Then, the blogger (username: amarie2) wrote this major bit of misinformation, “With the aid of cute (I use this term loosely) Nordic walking poles (basically ski poles), you slowly walk through your neighborhood or local trail. In a nutshell, you will look like you are skiing on the sidewalk. Although you are walking slower, with Nordic walking you can increase your calorie burn about 20 percent over walking.” Walking slowly? What?
In a post titled, “How to Measure Nordic Walking Sticks,” an eHow.com contributing writer identified as BStefano, put a whole lot of inaccuracies into one short paragraph. The italics in the following are mine to emphasize the most egregious misinformation: “Nordic walking sticks, also called trekking poles, were originally created for skiers who wanted to continue training in the warm months. Now adopted by walkers, the poles can turn an ordinary hike into a full-fledged, total-body workout. By some estimates, Nordic poles can boost calorie burn by as much as 40 percent over regular walking. When measured to the correct height and used properly, Nordic trekking poles also help walkers maintain good posture while walking, keep their balance on uneven or slick surfaces, take pressure off the hips and knees, and tighten and tone the upper body.”

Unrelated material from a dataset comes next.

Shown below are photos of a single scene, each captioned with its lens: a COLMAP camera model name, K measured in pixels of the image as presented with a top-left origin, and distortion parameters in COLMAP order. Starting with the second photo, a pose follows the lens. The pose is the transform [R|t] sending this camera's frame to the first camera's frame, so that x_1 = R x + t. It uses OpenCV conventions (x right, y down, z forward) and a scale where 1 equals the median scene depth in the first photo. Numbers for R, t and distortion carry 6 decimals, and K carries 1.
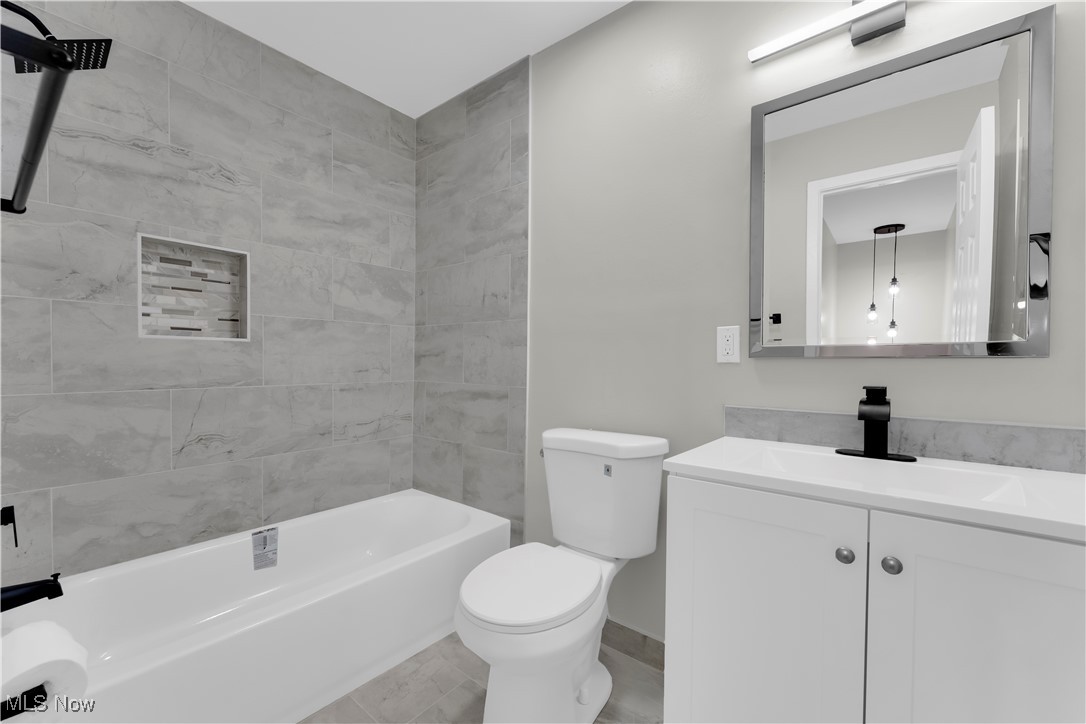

First, we know that Nordic Walking sticks (aka, poles) are different from trekking poles in several significant ways. Bstefano evidently doesn’t. Second,we know that not skiers in general but Scandinavian cross-country racers began using poles for summer training, and this evolved into Nordic Walking. Third, BStefano seems to be confusing what we customarily think of as “hiking” with “walking” as we undertand it. Finally, “Nordic trekking poles” repeats the false premise with which this post was begun.
After that intro come three “Tips and Warnings.” One is “If you typically walk on a variety of hard and soft surfaces, flat surfaces and inclines, consider buying adjustable walking poles. These will allow you to shorten the length for uphill hikes or lengthen for downhill walking.” We all know that both adjustable and one-piece Nordic Walking poles all come with removable rubber paws or booties that slip over the metal tips to accommodate hard and soft surfaces. Nordic Walkers might want to adjust the pole length for long consistent uphills and downhills on steep terrain, as hikers using trekking poles often do.
Finally, the writer suggests, “Running with Nordic walking poles is not recommended, as it can result in muscle strains, tendon injuries and trip hazards.” This will come as a surprise to runners who do use poles, beginning with those original cross-country racers who ran hills with poles all the time and continuing to this day. In fact, running with Nordic Walking poles has a name: hill bounding.